Augusta, KY
River Mile: 427
Population: 1,096
U.S. Census Profile
Well-known now as the home of the late singer Rosemary Clooney and her actor nephew, George, the picturesque town of Augusta was founded in 1786 as a trading post by Philip Buckner, who named it after Augusta County, Va. Research found the town was built on an ancient Native American burial ground. The town was twice briefly the seat of Bracken County, before that finally moved to Brooksville in 1839. Early on the town was an active port, shipping tobacco, hemp, lifestock and wine. At the center of the wine business was Abraham Baker, who founded the Baker-Bird Winery. Augusta was attacked by Confederate Col. Basil W. Duke, who drove off two Union gunboats and beat back heavy resistance from the local Union militia before heavy losses forced him to drop plans to cross into Ohio during the Civil War.
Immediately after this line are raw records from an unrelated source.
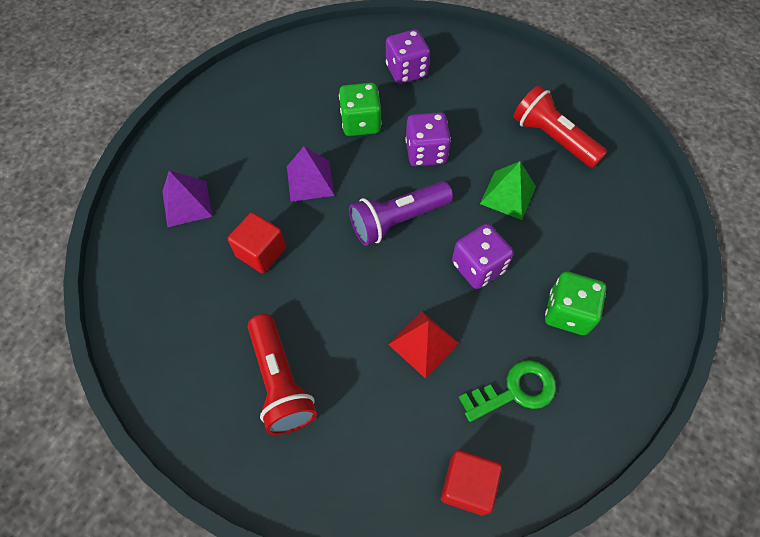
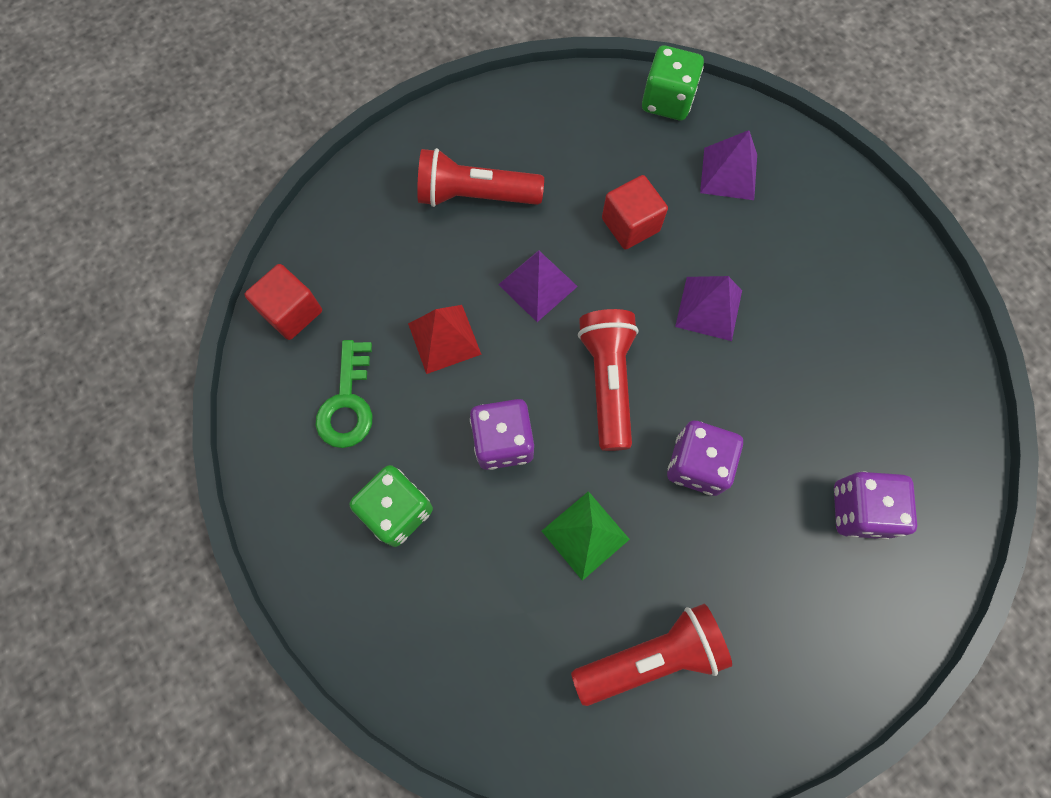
camera: 115 degrees right, 10 degrees up
green dice [339,83,381,136] -> green dice moved to [642,46,704,120]
purple flashlight [349,181,453,246] -> red flashlight [578,309,639,451]
none -> purple pyramid [498,250,578,322]

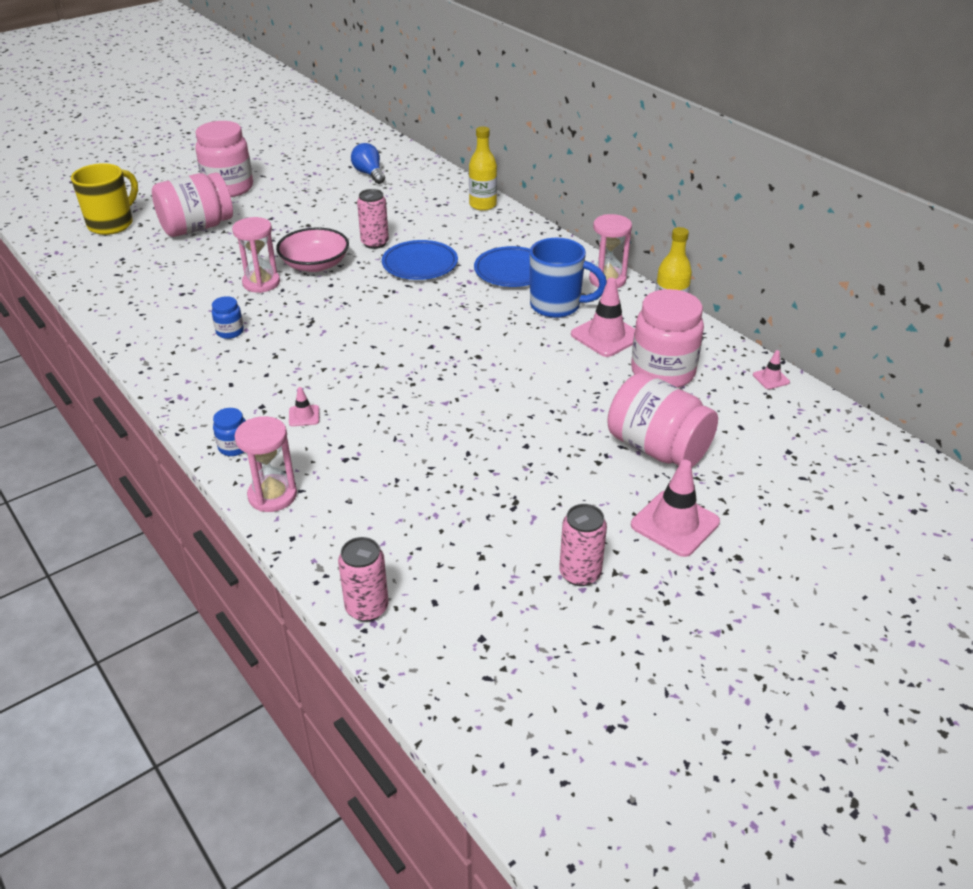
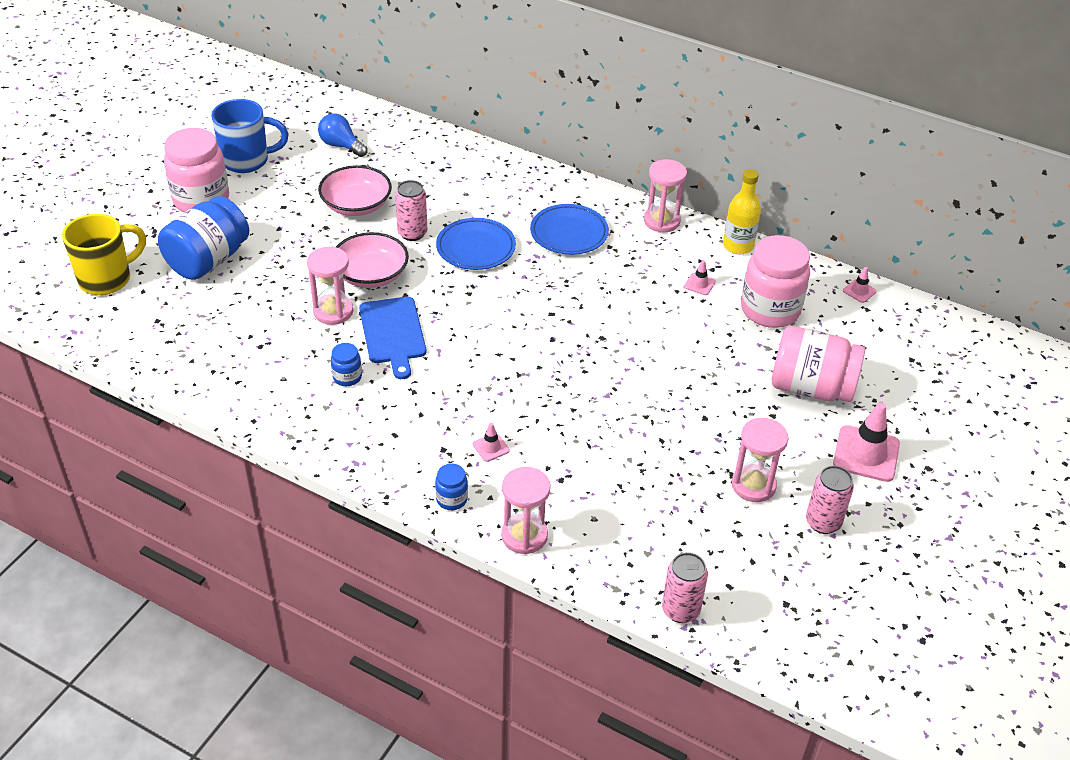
camera: 25 degrees left, 5 degrees up
yellow mug [71,163,138,235] -> yellow mug turned 45 degrees clockwise [62,214,146,295]
pink jar [152,172,233,237] -> blue jar [158,196,249,280]
yellow bottle [469,126,497,211] -> none
blue mug [530,238,607,318] -> blue mug moved to [211,99,289,173]
pink traffic cone [571,278,635,357] -> pink traffic cone [684,260,716,295], size x0.49
none -> pink bowl [318,165,392,216]
none -> blue cutting board [359,297,426,379]
none -> pink hourglass [732,418,789,502]

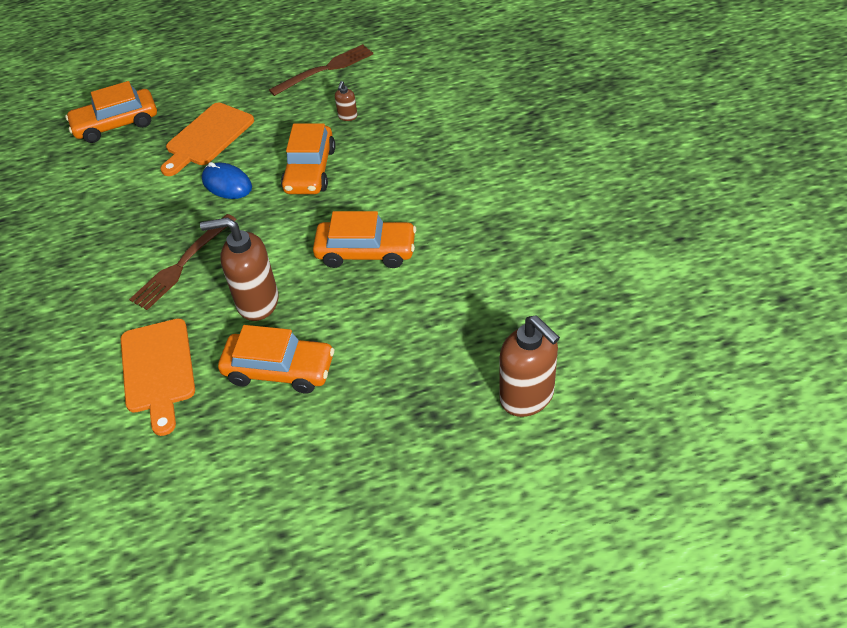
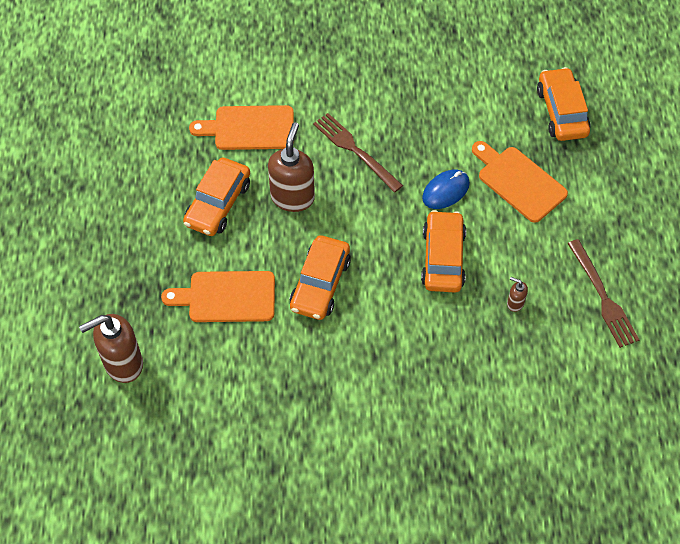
camera: 100 degrees right, 10 degrees up
orange car [281,123,335,194] -> orange car turned 75 degrees clockwise [421,210,466,292]
none -> orange cutting board [161,271,275,322]

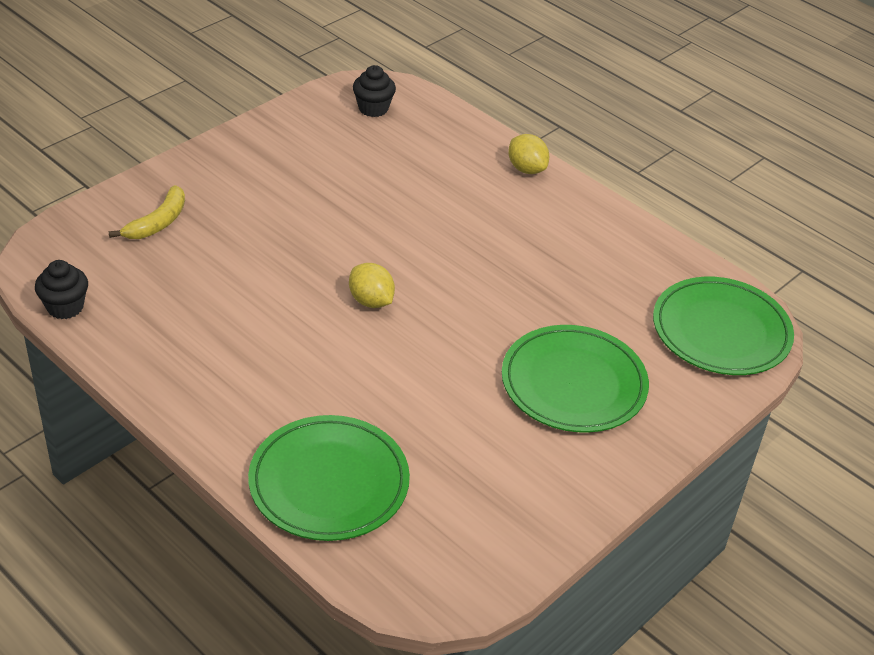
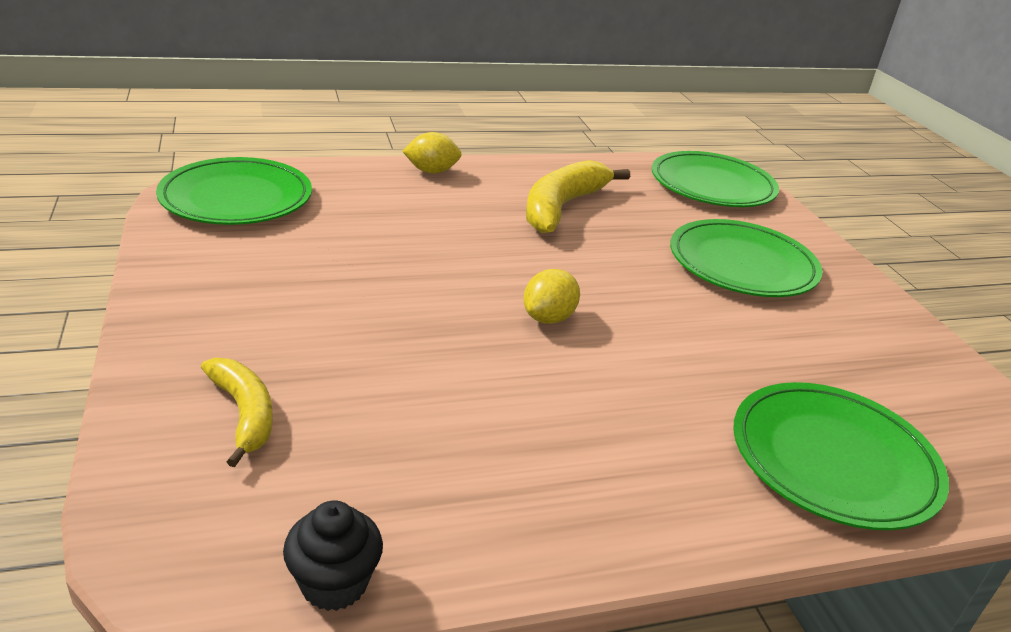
camera: 60 degrees left, 10 degrees down
yellow lemon [349,263,395,308] -> yellow lemon turned 45 degrees counterclockwise [523,269,580,324]
black cupcake [353,65,396,117] -> green plate [156,157,312,225]
none -> yellow banana [526,160,630,233]

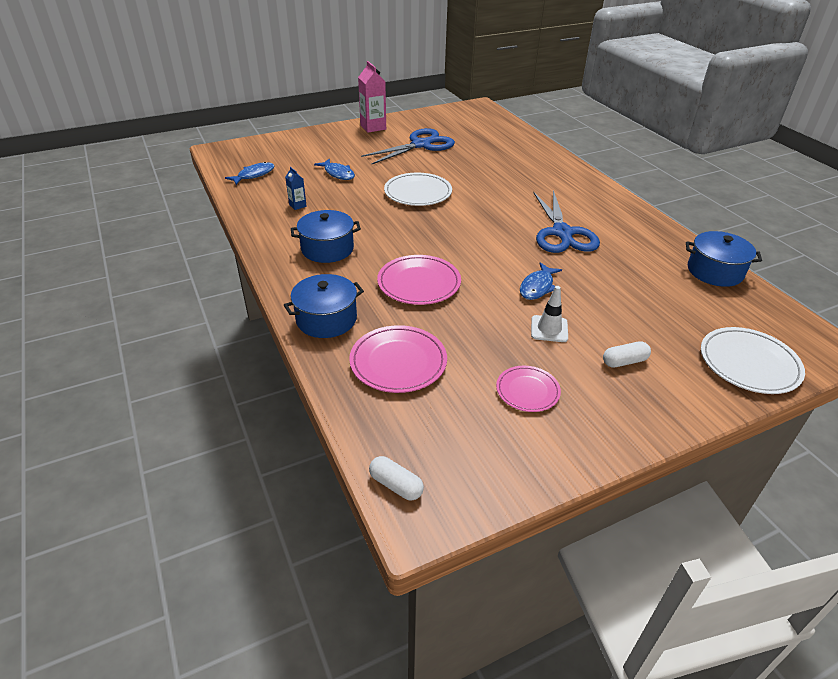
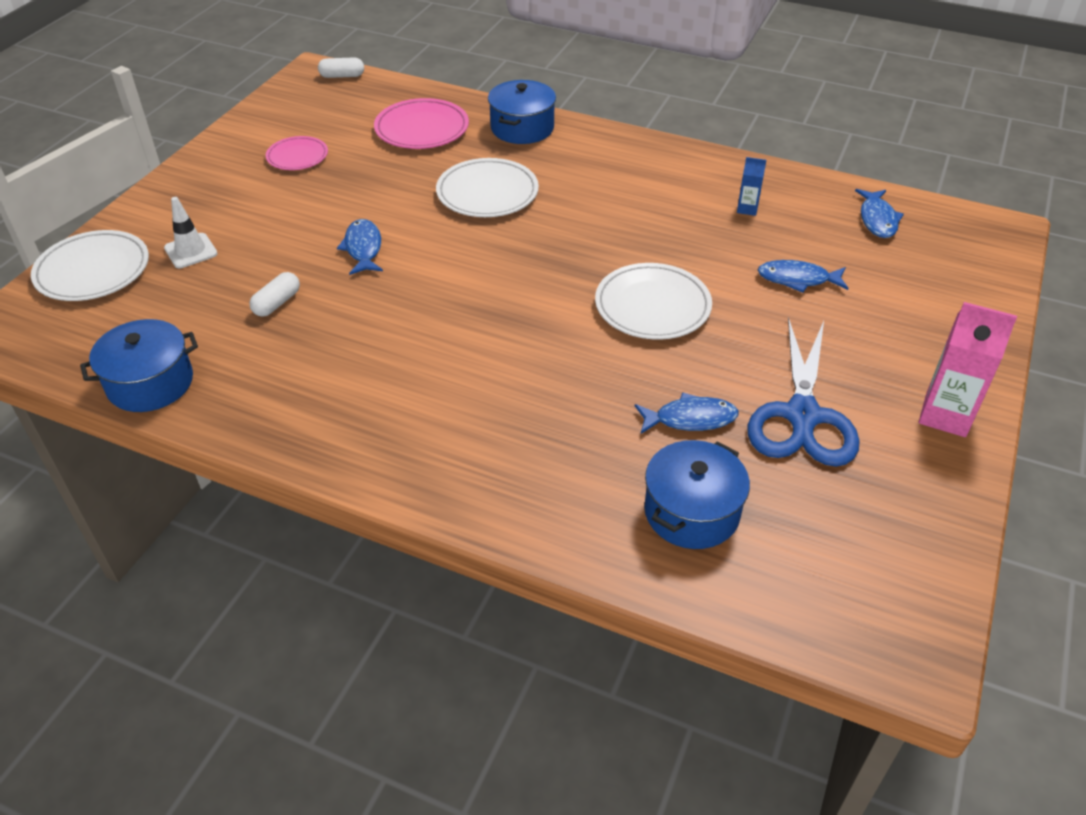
camera: 140 degrees right, 5 degrees up
blue pot [291,210,361,263] -> blue pot moved to [644,440,750,549]
pink plate [377,255,461,305] -> white plate [436,158,539,217]
white traffic cone [531,286,568,342] -> white traffic cone moved to [164,197,218,268]
blue scissors [533,190,600,253] -> none
white capsule [603,341,651,368] -> white capsule moved to [249,272,300,317]
none -> blue fish [635,392,739,434]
Although Kentucky was a slave state, several abolitionists helped escaping enslaved people across the river to the relative safety of Ohio, though captured fugitive slaves were also held in the town’s jail. In 1908, Augusta and Bracken County saw violence between “Night Rider” tobacco growers who banded together to boycott the Duke Trust monopoly and those who sold to it. The town is graced by a several-mile stretch of unobstructed river views lined with historic homes and other buildings.